Nonetheless, freshmen starting on two-year college campuses are much less likely to finish a bachelor’s degree than comparable freshmen on four-year campuses. This applies to all youths regardless of race or ethnicity, and this finding appears quite consistently across national post-secondary education data sets. For example, the U.S. Department of Education tracked the educational progress of a nationally representative sample of students that began their post-secondary education in the 1995-96 academic year (NCES, 2002). The most recent follow-up occurred six years after the students had begun post-secondary education. Analysis of this data reveals that almost half of Hispanic undergraduates who sought a bachelor’s degree and began at a four-year college finished a bachelor’s degree within six years (Figure 7). Fewer than one in five of their counterparts who started at a two-year college finished a bachelor’s degree within six years. The importance of post-secondary starting points for bachelor’s degree completion partly reflects the lesser academic preparation of two-year college entrants vis-à-vis four-year college entrants. However, two-year entrants and four-year entrants with similar high school background and college entrance examination scores have markedly different completion rates.7
One reason for the relatively low bachelor’s completion rates of two-year students is that many two-year students never get to a four-year college or university. Transfer rates from two-year colleges to four-year colleges are fairly low. Tabulations from the 1995-96 Beginning Post-secondary Students Longitudinal survey referred to above indicate that fewer than 45 percent of Hispanic two-year students seeking a bachelor’s degree transferred to a four-year college within six years of entry. But the uphill climb from a two-year college to a bachelor’s degree does not stop with transferring to a four-year institution. Even two-year students who successfully transfer to a four-year college are less likely to earn a bachelor’s degree than students who start at a four-year college. About 44 percent of transfer students finish a bachelor’s degree within six years.8 This compares with a 63 percent graduation rate among students who begin the quest at a four-year college. As Figure 8 shows, differences in high school background do not fully account for the difference in success.

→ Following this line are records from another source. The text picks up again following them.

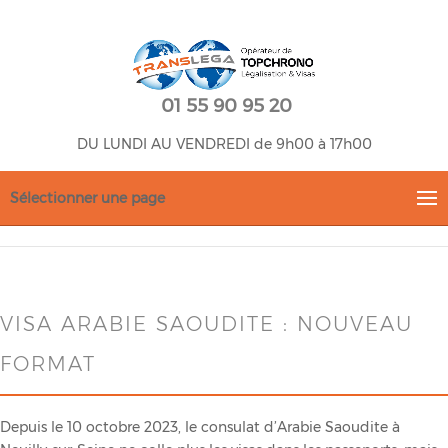
01 55 90 95 20
DU LUNDI AU VENDREDI de 9h00 à 17h00
Sélectionner une page
VISA ARABIE SAOUDITE : NOUVEAU
FORMAT
Depuis le 10 octobre 2023, le consulat d’Arabie Saoudite à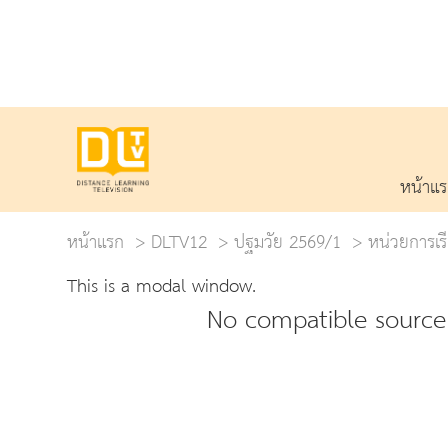
หน้าแ
หน้าแรก
DLTV12
ปฐมวัย 2569/1
หน่วยการเรี
This is a modal window.
No compatible source 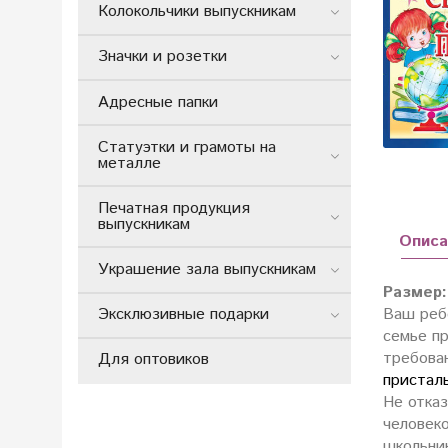
Колокольчики выпускникам
Значки и розетки
Адресные папки
Статуэтки и грамоты на
металле
Печатная продукция
выпускникам
Описа
Украшение зала выпускникам
Размер:
Эксклюзивные подарки
Ваш реб
семье пр
требова
Для оптовиков
пристал
Не отказ
человек
школьник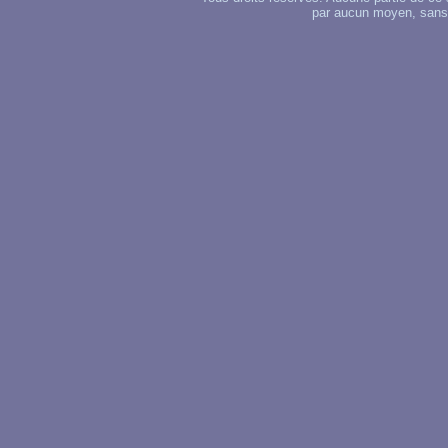
par aucun moyen, sans u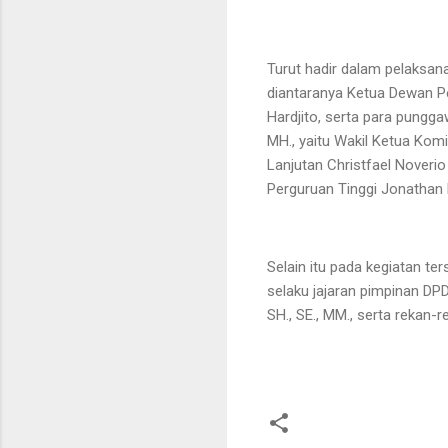
Turut hadir dalam pelaksan
diantaranya Ketua Dewan P
Hardjito, serta para pungg
MH., yaitu Wakil Ketua Komi
Lanjutan Christfael Noverio
Perguruan Tinggi Jonatha
Selain itu pada kegiatan ter
selaku jajaran pimpinan DPD
SH., SE., MM., serta rekan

The recent enrollment changes discussed above suggest mixed progress for Latino youth. On the one hand, the proportion of Hispanics enrolling in four-year institutions increased modestly in six states (the exception is Texas). This should provide a boost to the educational attainment of Latino youths by increasing the fraction who complete a bachelor’s degree. In an absolute sense, these changes are favorable for Latino educational advancement. However, in California, New York, New Jersey and Arizona, an even larger additional fraction of white youths enrolled in four-year colleges. Thus, the educational attainment of white youths is likely to receive a greater boost. In a relative sense, therefore, Latino youths are falling further behind their white counterparts in these states.